Hello Til, I too am new to this site and am enjoying reading and watch you guys. So My two cents in this discussion is as follows. I see too many obstacles in straight wood gasification in comparison to charcoal gasification. I just made my first batch of charcoal with an indirect method kiln made from a few pieces of pipe and a tight 55 gal barrel. Additionally there is a fellow on you tube who shows how to compress the gas into a propane tank. Seems easy enough if you want to do it. Here is a link: Pretty new here trying to see if I can post a picture of my Charcoal retort/kiln

Just imagine a four hour burn and all those chips turned into charcoal ready for you to turn into CLEAN gas for your truck or whatever. It does take about 3 times as much wood for the fire than you turn to charcoal. And that my friend is where the discussion will begin. LOL

Hope This helps answer your question Yes it can be done is it worth the extra trouble?? That is up to you. The down side is how much can you get in a tank safely.


Waste wood chips might be too fine for charcoal. I made some good engine sized char from sawmill chips which tend to be more in the line of flat chunks. I sourced some road crew chips but they would only do for biochar.
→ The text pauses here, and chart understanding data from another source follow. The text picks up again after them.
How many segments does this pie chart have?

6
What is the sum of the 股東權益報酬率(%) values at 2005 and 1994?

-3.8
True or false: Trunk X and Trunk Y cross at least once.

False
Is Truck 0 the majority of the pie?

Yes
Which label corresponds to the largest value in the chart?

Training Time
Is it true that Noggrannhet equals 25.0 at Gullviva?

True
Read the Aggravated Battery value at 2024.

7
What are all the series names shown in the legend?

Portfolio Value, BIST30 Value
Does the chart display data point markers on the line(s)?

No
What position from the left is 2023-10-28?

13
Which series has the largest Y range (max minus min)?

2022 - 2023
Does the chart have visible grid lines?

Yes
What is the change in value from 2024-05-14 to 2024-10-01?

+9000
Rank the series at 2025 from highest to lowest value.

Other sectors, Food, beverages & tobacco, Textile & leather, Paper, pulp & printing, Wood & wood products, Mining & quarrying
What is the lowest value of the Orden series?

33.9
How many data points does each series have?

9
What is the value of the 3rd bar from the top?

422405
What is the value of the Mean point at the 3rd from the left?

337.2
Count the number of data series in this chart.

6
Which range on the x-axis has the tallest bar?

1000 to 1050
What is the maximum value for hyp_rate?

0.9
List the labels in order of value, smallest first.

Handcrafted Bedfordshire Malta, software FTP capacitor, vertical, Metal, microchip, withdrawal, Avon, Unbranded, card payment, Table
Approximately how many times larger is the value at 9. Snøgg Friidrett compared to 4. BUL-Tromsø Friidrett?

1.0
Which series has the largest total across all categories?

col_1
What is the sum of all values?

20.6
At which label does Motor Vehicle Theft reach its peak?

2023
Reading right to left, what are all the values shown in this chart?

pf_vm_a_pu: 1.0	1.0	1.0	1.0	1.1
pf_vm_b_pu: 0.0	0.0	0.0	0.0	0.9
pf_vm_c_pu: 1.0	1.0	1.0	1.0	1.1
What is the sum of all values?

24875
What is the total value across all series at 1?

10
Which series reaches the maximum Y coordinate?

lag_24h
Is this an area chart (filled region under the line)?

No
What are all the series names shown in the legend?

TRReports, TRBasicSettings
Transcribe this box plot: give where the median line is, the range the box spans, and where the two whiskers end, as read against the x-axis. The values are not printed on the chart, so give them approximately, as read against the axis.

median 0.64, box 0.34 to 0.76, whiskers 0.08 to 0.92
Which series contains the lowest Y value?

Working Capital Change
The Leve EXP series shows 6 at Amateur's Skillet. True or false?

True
If you are running your own chipper maybe it could be set to a coarse size?


Regarding compressed wood gas, that has been much discussed on this site. Yes, it can definitely be done. There is a bit of a question mark yet about how stable it is at high pressure over time, but there is a YouTube video of a fellow who stored gas over part of a winter. Given the low temperatures it may not be a completely fair test (reactivity proportional to temperature), but more or less it demonstrates.

But… Wood gas is not efficiently compressible like butane or propane, which could be likened to mousetrap springs. Also, wood gas has a low calorific value due to nitrogen dilution. So the energy required to compress it represents a significant proportion of the energy of the gas.

So the conclusion is that compressing wood.gas can be done, but is not practical in energy terms, but may serve for special applications, recognizing that the efficiency is practically nil (ie, cutting torches).

Retort gas, as you seem to be aiming for, may be a better candidate, as the gas isn’t diluted, so is more energetic.

My suggestion - aim for the proven “gasometer” technology. Basically a large gas bag, weighted at a few pounds pressure, minimum energy input, maximum functionality. For stationary applications bulk isn’t such a bad thing.


I think you hit the nail on the head Garry. Compressed gas may have it’s applications, but does not seem worth the effort for long distance applications in a mobile environment. I am looking into a small stationary set up for an engine generator and see where that leads me. I like the “simple” charcoal retort so far for starters. Thanks for the feedback.


JohnL there once was a youtube up on a SE Asia stationary engine/electrical generator being ran off of woodgas stored in big overhead clear polyethylene tube/bags. I recall only a 45 minute running time?
Past the combustion passed trough air/nitrogen energy dilution is the fact that CO gas with only one carbon can never match the energy density of any of the multiple cross/long chained fuels like butane, propane, methane (CH4!). Let alone super carbons/hydrogen’s rich gasoline or diesel fuels.

Butane and propane CAN be with just a wee bit of compression and comprehensive heat build up removal condensed down to a super-dense easy storeable liquid form.
Methane? Woodgas? Charcoalgas? Thousands and thousands of pounds per square inch and the containers to safely store that and it still cannot match energy store density of any fuel able to be liquidfied.

Ha! Why many of us will “work” for the raw woodgas . . . the live made ready to use CH4, steam vapors components to go along with the woosie H2 and low energy CO. Surprisingly in a piston IC engine the extremes of each of these balance each other out.

Blended is better in whiskeys and engine fuels.